Pastoral berbasis data: Pastoral baru?

Dalam beberapa tahun terakhir ini, ramai didiskusikan, baik pada tingkat Keuksupan maupun Tarekat mengenai Pastoral berbasis data. Hal ini tentu saja menggairahkan banyak pihak yang terlibat secara langsung dalam bidang pastoral: Uskup, para Pastor, kaum awam dan para pemangku kepentingan lainnya untuk mempelajari secara bersama, sehingga diperoleh pemahaman yang sama.

Sesungguhnya, metode berpastoral berbasis data sudah berkembang cukup lama, hanya saja karena tidak didiskusikan secara luas, sehingga terkesan sebagai sesuatu yang baru.

IMG_9965
Umat katolik dalam sebuah perayaan iman (Mathias Hariyadi)

Mengapa berbasis data?

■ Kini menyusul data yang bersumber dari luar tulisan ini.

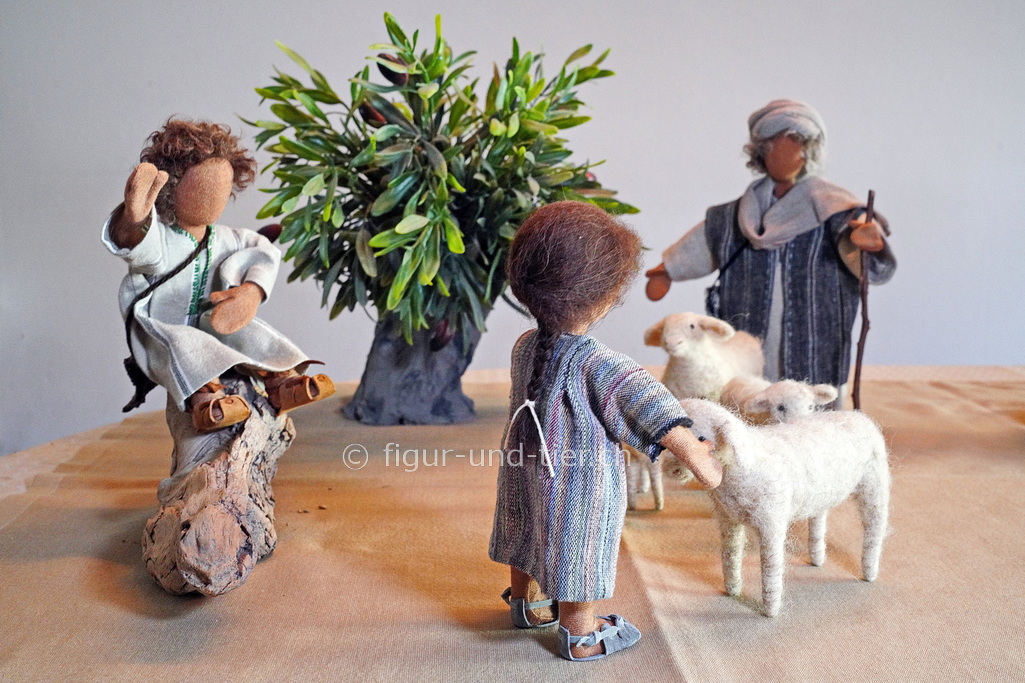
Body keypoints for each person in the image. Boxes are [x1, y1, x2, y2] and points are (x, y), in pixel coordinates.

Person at [488, 201, 721, 662]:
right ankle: (581, 635)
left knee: (525, 523)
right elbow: (652, 407)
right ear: (605, 297)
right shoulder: (599, 361)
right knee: (577, 544)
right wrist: (699, 456)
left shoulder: (524, 345)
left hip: (524, 464)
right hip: (578, 481)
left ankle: (526, 604)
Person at [645, 100, 896, 393]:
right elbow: (705, 242)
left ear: (810, 152)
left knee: (815, 396)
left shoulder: (837, 211)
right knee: (746, 391)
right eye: (774, 147)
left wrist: (872, 245)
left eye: (795, 145)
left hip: (815, 333)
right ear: (761, 153)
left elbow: (873, 269)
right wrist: (667, 270)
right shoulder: (734, 215)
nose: (785, 155)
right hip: (748, 328)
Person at [103, 119, 334, 433]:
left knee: (251, 330)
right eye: (202, 189)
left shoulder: (227, 238)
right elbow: (137, 245)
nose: (213, 198)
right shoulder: (163, 239)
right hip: (162, 332)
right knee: (187, 343)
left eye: (221, 190)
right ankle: (206, 400)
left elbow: (263, 251)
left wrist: (251, 290)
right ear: (171, 188)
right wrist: (135, 219)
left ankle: (282, 380)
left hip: (212, 321)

Banyak fakta dan gejala menunjukkan bahwa kebanyakan para petugas pastoral (baca para Pastor) bekerja melayani umat atau menjalankan reksa pastoral berdasarkan asumsi, selera dan tidak berdasarkan pada data dan fakta yang ditemukan di tengah-tengah umat. Akibat langsung dari pola pastoral semacam ini, bahwa penggantian pastor paroki membawa serta perubahan dalam cara berpastoral di paroki yang bersangkutan, sehingga kesinambungan program tidak pernah terjadi.

Model pastoral semacam ini, tentu rentan terhadap pola tambal sulam dan irama mana suka tanpa suatu pendasaran yang solid serta sasaran tujuan yang jelas.

Oleh karena itu, metode pastoral berbasis data ini patut dipelajari dan dipraktikkan di tiap-tiap Keuskupan dan Paroki. Tetapi di atas semua metode itu, kita harus memiliki konsep yang sama tentang pastoral. Apa itu berpastoral? Dengan konsepsi yang sama, maka penerapan metode pastoral yang dipilih akan dapat berjalan dengan baik.